Dragon, White Dwarf, Fiend Folio

M_Natas

Hero
But that doesn’t really require being lost. That’s just a random encounter, much like any other. The lost part is pretty much just an afterthought. And also not an idea you can use more than a couple of times before it gets very stale.
Getting lost/being lost does two things:
It takes up resources (food, water, time ...) and it can get you to an unexpected/unplanned place.

If you don't track resources, because your group decided to not use encumbrance and doesn't track food and water, in the Ressource department, getting lost starts to get pointless. There is only time left. And that only matters if there is a time constraint.
Like, I wrote an adventure where the party tracks some bandits.

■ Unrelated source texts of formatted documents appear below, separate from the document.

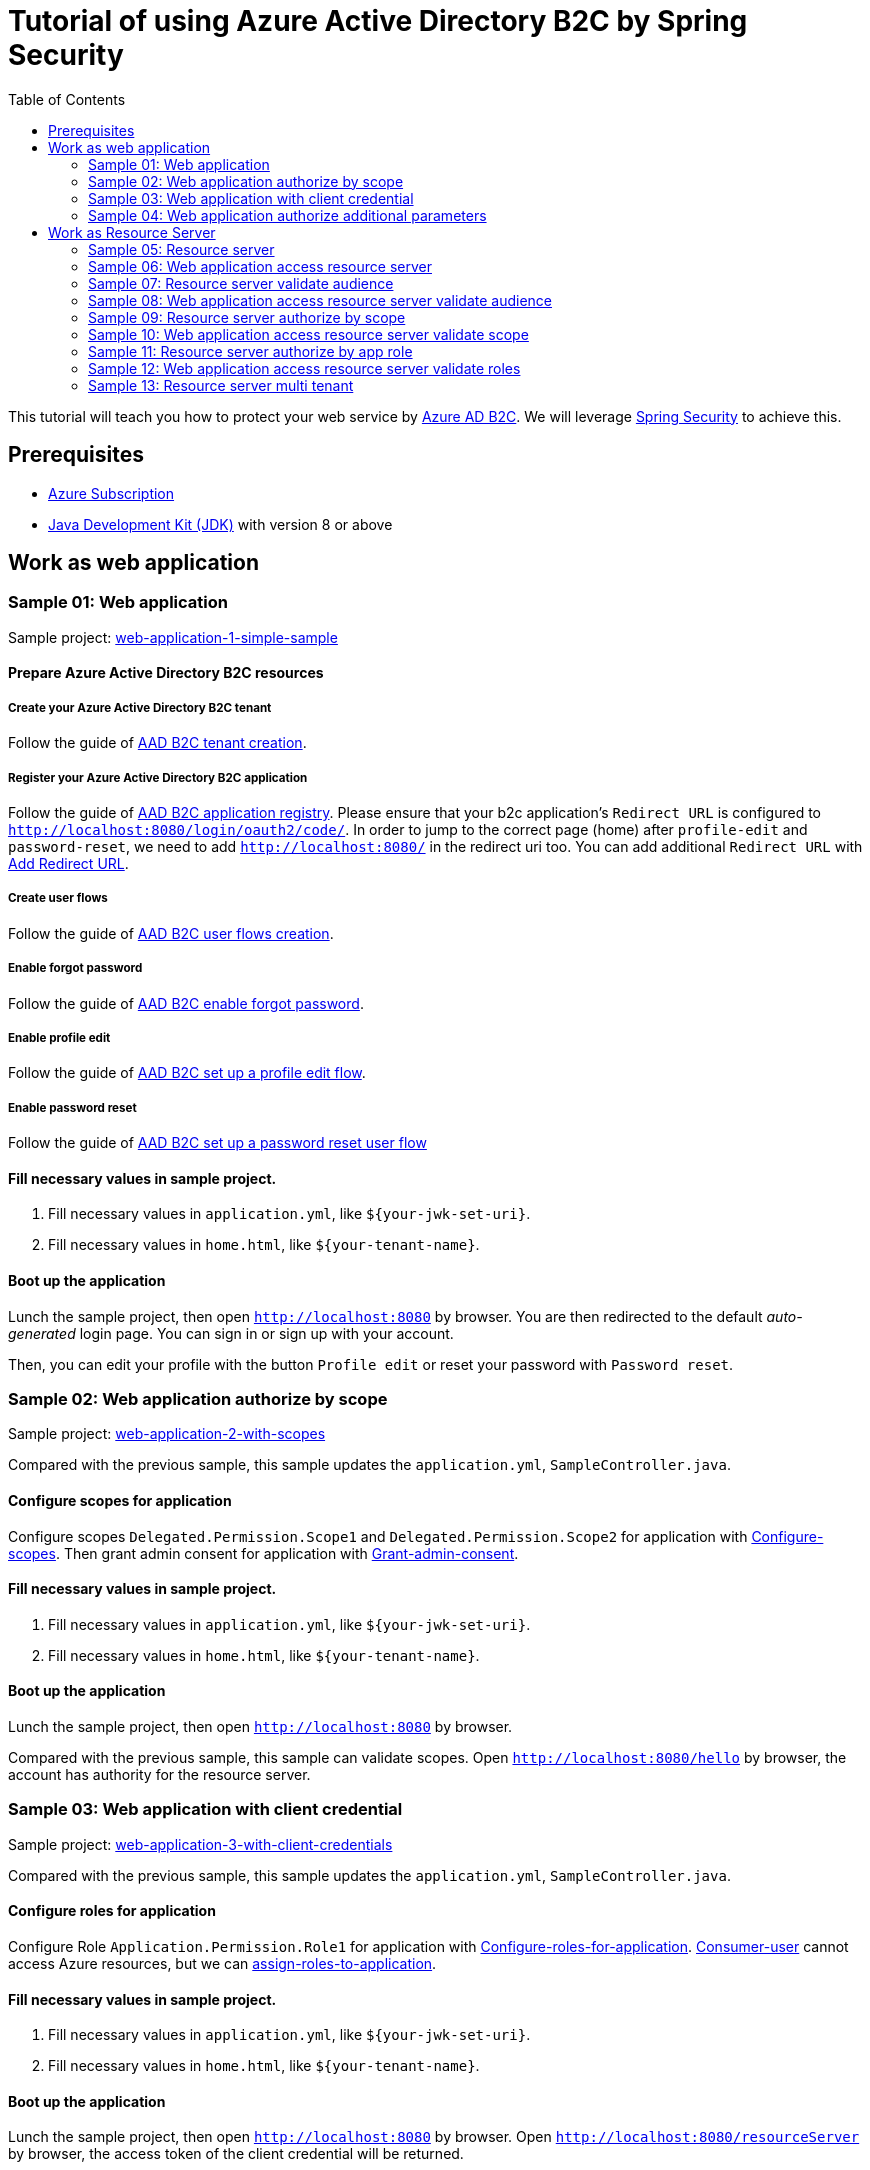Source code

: = Tutorial of using Azure Active Directory B2C by Spring Security
:toc:

This tutorial will teach you how to protect your web service by https://docs.microsoft.com/azure/active-directory-b2c[Azure AD B2C]. We will leverage https://spring.io/projects/spring-security[Spring Security] to achieve this.

== Prerequisites
- https://azure.microsoft.com/free[Azure Subscription]
- https://docs.microsoft.com/java/azure/jdk/?view=azure-java-stable[Java Development Kit (JDK)] with version 8 or above

== Work as web application

=== Sample 01: Web application

Sample project: <<./sample-01-web-application/README.adoc#chapter-link, web-application-1-simple-sample>>

==== Prepare Azure Active Directory B2C resources

===== Create your Azure Active Directory B2C tenant

Follow the guide of https://docs.microsoft.com/azure/active-directory-b2c/tutorial-create-tenant[AAD B2C tenant creation].

===== Register your Azure Active Directory B2C application

Follow the guide of https://docs.microsoft.com/azure/active-directory-b2c/tutorial-register-applications[AAD B2C application registry].
Please ensure that your b2c application's `Redirect URL` is configured to `http://localhost:8080/login/oauth2/code/`.
In order to jump to the correct page (home) after `profile-edit` and `password-reset`, we need to add `http://localhost:8080/` in the redirect uri too.
You can add additional `Redirect URL` with https://docs.microsoft.com/azure/active-directory/develop/quickstart-register-app#add-a-redirect-uri[Add Redirect URL].

===== Create user flows

Follow the guide of https://docs.microsoft.com/azure/active-directory-b2c/tutorial-create-user-flows[AAD B2C user flows creation].

===== Enable forgot password

Follow the guide of https://docs.microsoft.com/azure/active-directory-b2c/add-password-reset-policy?pivots=b2c-user-flow#self-service-password-reset-recommended[AAD B2C enable forgot password].

===== Enable profile edit

Follow the guide of https://docs.microsoft.com/azure/active-directory-b2c/add-profile-editing-policy?pivots=b2c-user-flow[AAD B2C set up a profile edit flow].

===== Enable password reset

Follow the guide of https://docs.microsoft.com/azure/active-directory-b2c/add-password-reset-policy?pivots=b2c-user-flow#create-a-password-reset-user-flow[AAD B2C set up a password reset user flow]

==== Fill necessary values in sample project.

1. Fill necessary values in `application.yml`, like `${your-jwk-set-uri}`.

2. Fill necessary values in `home.html`, like `${your-tenant-name}`.

==== Boot up the application

Lunch the sample project, then open `http://localhost:8080` by browser.
You are then redirected to the default _auto-generated_ login page. You can sign in or sign up with your account.

Then, you can edit your profile with the button `Profile edit` or reset your password with `Password reset`.

[[Sample-02-Web-application-authorize-by-scope]]
=== Sample 02: Web application authorize by scope

Sample project: <<./sample-02-web-application-authorize-by-scope/README.adoc#chapter-link, web-application-2-with-scopes>>

Compared with the previous sample, this sample updates the `application.yml`, `SampleController.java`.

==== Configure scopes for application

Configure scopes `Delegated.Permission.Scope1` and `Delegated.Permission.Scope2` for application with https://docs.microsoft.com/azure/active-directory-b2c/add-web-api-application?tabs=app-reg-ga#configure-scopes[Configure-scopes].
Then grant admin consent for application with https://docs.microsoft.com/azure/active-directory-b2c/add-web-api-application?tabs=app-reg-ga#grant-permissions[Grant-admin-consent].

==== Fill necessary values in sample project.

1. Fill necessary values in `application.yml`, like `${your-jwk-set-uri}`.

2. Fill necessary values in `home.html`, like `${your-tenant-name}`.

==== Boot up the application

Lunch the sample project, then open `http://localhost:8080` by browser.

Compared with the previous sample, this sample can validate scopes.
Open `http://localhost:8080/hello` by browser, the account has authority for the resource server.

[[Sample-03-Web-application-authorize-by-client-credential]]
=== Sample 03: Web application with client credential

Sample project: <<./sample-03-web-application-with-client-credential/README.adoc#chapter-link, web-application-3-with-client-credentials>>

Compared with the previous sample, this sample updates the `application.yml`, `SampleController.java`.

==== Configure roles for application

Configure Role `Application.Permission.Role1` for application with https://docs.microsoft.com/azure/active-directory/develop/howto-add-app-roles-in-azure-ad-apps#app-manifest-editor[Configure-roles-for-application].
https://docs.microsoft.com/azure/active-directory-b2c/user-overview#consumer-user[Consumer-user] cannot access Azure resources, but we can https://docs.microsoft.com/azure/active-directory/develop/howto-add-app-roles-in-azure-ad-apps#example-application-app-role[assign-roles-to-application].

==== Fill necessary values in sample project.

1. Fill necessary values in `application.yml`, like `${your-jwk-set-uri}`.

2. Fill necessary values in `home.html`, like `${your-tenant-name}`.

==== Boot up the application

Lunch the sample project, then open `http://localhost:8080` by browser.
Open `http://localhost:8080/resourceServer` by browser, the access token of the client credential will be returned.

[[Sample-04-Web-application-authorize-additional-parameters]]
=== Sample 04: Web application authorize additional parameters

Sample project: <<./sample-04-web-application-authorize-additional-parameters/README.adoc#chapter-link, web-application-4-with-additional-parameters>>

Compared with the previous sample, this sample updates the `application.yml`, `WebSecurityConfiguration.java`.

==== Fill necessary values in sample project.

1. Fill necessary values in `application.yml`, like `${your-jwk-set-uri}`.

2. Fill necessary values in `home.html`, like `${your-tenant-name}`.

==== Boot up the application
Lunch the sample project, then open `http://localhost:8080` by browser.
Compared with the previous sample, this application just adds `additional-Parameters`.

[[work-as-resource-server]]
== Work as Resource Server

[[Sample-05-Resource-server]]
=== Sample 05: Resource server

Sample project: <<./sample-05-resource-server/README.adoc#chapter-link, sample-05-resource-server>>

==== Fill necessary values in sample project.

1. Fill necessary values in `application.yml`, like `${your-jwk-set-uri}`.

==== Boot up the application

We need to get related access token before we access this resource server, we can get related access token from previous sample, please refer to <<Sample-06-Web-application-access-resource-server, Sample-06-Web-application-access-resource-server>>.
Lunch the sample project. This resource server will validate the access token.

[[Sample-06-Web-application-access-resource-server]]
=== Sample 06: Web application access resource server

Sample project: <<./sample-06-web-application-access-resource-server/README.adoc#chapter-link, sample-06-web-application-access-resource-server>>

==== Fill necessary values in sample project.

1. Fill necessary values in `application.yml`, like `${your-jwk-set-uri}`.

==== Boot up the application

Lunch the sample project. Then open `http://localhost:8080/resourceServer` by browser and sign in.
Which will access resource server by access token.

[[Sample-07-Resource-server-validate-audience]]
=== Sample 07: Resource server validate audience

Sample project: <<./sample-07-resource-server-validate-audience/README.adoc#chapter-link, sample-07-resource-server-validate-audience>>

Compared with <<Sample-05-Resource-server, Sample-05-Resource-server>>, this sample updates the `application.yml` and `WebSecurityConfiguration.java`.

==== Fill necessary values in sample project.

1. Fill necessary values in `application.yml`, like `${your-jwk-set-uri}`.

==== Boot up the application

We need to get related access token before we access this resource server, we can get related access token from previous sample, please refer to <<Sample-08-web-application-access-resource-server-validate-audience, Sample-08-web-application-access-resource-server-validate-audience>>.
Lunch the sample project. This resource server will validate the accessToken's audience.

[[Sample-08-web-application-access-resource-server-validate-audience]]
=== Sample 08: Web application access resource server validate audience

Sample project: <<./sample-08-web-application-access-resource-server-validate-audience/README.adoc#chapter-link, sample-08-web-application-access-resource-server-validate-audience>>

Compared with <<Sample-06-Web-application-access-resource-server, Sample-06-Web-application-access-resource-server>>, this sample updates the `application.yml`.

==== Register your Azure Active Directory B2C application

We can create another application to show the feature of validate audience.

Follow the guide of https://docs.microsoft.com/azure/active-directory-b2c/tutorial-register-applications[AAD B2C application registry].
Please ensure that your b2c application's `Redirect URL` is configured to `http://localhost:8080/login/oauth2/code/`.
In order to jump to the correct page (home) after `profile-edit` and `password-reset`, we need to add `http://localhost:8080/` in the redirect uri too.
You can add additional `Redirect URL` with https://docs.microsoft.com/azure/active-directory/develop/quickstart-register-app#add-a-redirect-uri[Add Redirect URL].

==== Fill necessary values in sample project.

1. Fill necessary values in `application.yml`, like `${your-jwk-set-uri}`.

==== Boot up the application

Lunch the sample project. Then open `http://localhost:8080/resourceServer` by browser.
Choose `web-application` and sign in. Which will access resource server success.
Access `http://localhost:8080/logout` to sign out and access `http://localhost:8080/resourceServer` again.
Choose `web-application2` and sign in. Which will access resource server fail.

[[Sample-09-resource-server-authorize-by-scope]]
=== Sample 09: Resource server authorize by scope

Sample project: <<./sample-09-resource-server-authorize-by-scope/README.adoc#chapter-link, sample-09-resource-server-authorize-by-scope>>

Compared with <<Sample-07-Resource-server-validate-audience, Sample-07-Resource-server-validate-audience>>, this sample updates the `SampleController.java` and `WebSecurityConfiguration.java`.

==== Fill necessary values in sample project.

1. Fill necessary values in `application.yml`, like `${your-jwk-set-uri}`.

==== Boot up the application

We need to get related access token before we access this resource server, we can get related access token from previous sample, please refer to <<Sample-10-web-application-access-resource-server-validate-scope, Sample-10-web-application-access-resource-server-validate-scope>>.
Lunch the sample project. This resource server will validate the accessToken's `roles` claim.

[[Sample-10-web-application-access-resource-server-validate-scope]]
=== Sample 10: Web application access resource server validate scope

Sample project: <<./sample-10-web-application-access-resource-server-validate-scope/README.adoc#chapter-link, sample-10-web-application-access-resource-server-validate-scope>>

Compared with <<Sample-08-web-application-access-resource-server-validate-audience, Sample-08-web-application-access-resource-server-validate-audience>>, this sample updates the `application.yml`.

==== Fill necessary values in sample project.

1. Fill necessary values in `application.yml`, like `${your-jwk-set-uri}`.

==== Boot up the application

Lunch the sample project. Then open `http://localhost:8080/resourceServerForScope1` by browser.
Choose `web-application` and sign in. Which will access resource server success.
Access `http://localhost:8080/resourceServerForScope2` and which will access resource server fail
Access `http://localhost:8080/logout` to sign out and access `http://localhost:8080/resourceServerForScope1` again.
Choose `web-application2` and sign in. Which will access resource server fail.
When try to access `http://localhost:8080/resourceServerForScope2` will be success.

[[Sample-11-Resource-server-authorize-by-app-role]]
=== Sample 11: Resource server authorize by app role

Sample project: <<./sample-11-resource-server-authorize-by-app-role/README.adoc#chapter-link, sample-11-resource-server-authorize-by-app-role>>

Compared with <<Sample-09-resource-server-authorize-by-scope, Sample-09-resource-server-authorize-by-scope>>, this sample updates the `application.yml`, `SampleController.java` and `WebSecurityConfiguration.java`.

==== Fill necessary values in sample project.

1. Fill necessary values in `application.yml`, like `${your-jwk-set-uri}`.

==== Boot up the application

We need to get related access token before we access this resource server, we can get related access token from previous sample, please refer to <<Sample-12-Web-application-access-resource-server-validate-roles, Sample-12-Web-application-access-resource-server-validate-roles>>.
Lunch the sample project. This resource server will validate the accessToken's `roles` claim.

[[Sample-12-Web-application-access-resource-server-validate-roles]]
=== Sample 12: Web application access resource server validate roles

Sample project: <<./sample-12-web-application-access-resource-server-validate-roles/README.adoc#chapter-link, sample-12-web-application-access-resource-server-validate-roles>>

Compared with <<Sample-10-web-application-access-resource-server-validate-scope, Sample-10-web-application-access-resource-server-validate-scope>>, this sample updates the `application.yml`.

==== Fill necessary values in sample project.

1. Fill necessary values in `application.yml`, like `${your-jwk-set-uri}`.

==== Boot up the application

Lunch the sample project. Then open `http://localhost:8080/resourceServer` by browser. Which will access resource server fail.
Then access `http://localhost:8080/resourceServerClientCredential`. Which will success this time.

[[Sample-13-Resource-server-multi-tenant]]
=== Sample 13: Resource server multi tenant

Sample project: <<./sample-13-resource-server-multi-tenant/README.adoc#chapter-link, sample-13-resource-server-multi-tenant>>

Compared with <<Sample-11-Resource-server-authorize-by-app-role, Sample-11-Resource-server-authorize-by-app-role>>, this sample updates the `application.yml`, `SampleController.java` and `WebSecurityConfiguration.java`.

==== Fill necessary values in sample project.

1. Fill necessary values in `application.yml`, like `${your-jwk-set-uri}`.

==== Boot up the application

Lunch the sample project. Which will trust multi tenant access token and authority by the claims `scp` and `roles` in the access token.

If they have a bad check, they need more time to find the bandit camp, which changes what they will encounter there (the stolen goods were already sold to another trader, for example). So getting lost needs some kind of consequences. for that, we need context. That is a big problem in most D&D rules discussions. They happen out of context. Out of context getting lost is as pointless and boring as a DC 10 Pittrap.

So in the context of a game, where the characters have no time constraints and don't do resources management outside of HP, Spellslots and other Character abilities, getting lost is mostly pointless, because it doesn't matter If you take one or two days to get to the location.
But if you want to reach the city before the other adventure group gets there because they want to steal your client, then getting lost in the swamps of Misdirection has a point.

If you do resource management by RAW, you have to plan the expedition to the ruins of interesting things, which is roughly 6 days of travel from the city of heroes, you need to get enough food and water with you to get there, explore the ruins, get the McGuffin of interest and get back. And if you get lost, suddenly, maybe your resources are not enough anymore. The characters now need to make decisions like do they press on and risk running out of food? Do they forage? Do they go back to town and prepare better, but risk that their nemesis group will get the McGuffin first? Now we have interesting choices for the party.

Getting lost needs game context. If the party just wants to go to the next city, they Don't have a quest and all the time in the world, getting lost is pointless.

Unless for the second reason: finding unexpected Locations/Things. Is it just another random encounter? Yes. But that is the second reason for getting lost: it is another random encounter/location trigger. It also makes the world more real.
Oh, we got lost, utterly now we found this little Shrine in the mountains, that is nice. People must worship some mountain spirits here. Could you just put that on the road without getting lost? Of course, you can do that. But finding stuff by getting lost has a greater feeling of verisimilitude. Getting lost is accidental exploration.

If they encounter interesting locations on the road, without getting lost, it is just something the DM planned for the characters to find. If the group gets lost, it is something unexpected, it is something real in the world when they find the Shrine. Something g that feels like it would be there, even if the characters would never have stumbled upon it.

So: In 5e, to have an interesting gameplay experience while getting lost, you need 1. to do Ressource management and you need 2. interesting things to discover. And 3. you need Ingame context that makes getting lost matter. You need some urgency.

If you have these three things, getting lost can be something fun.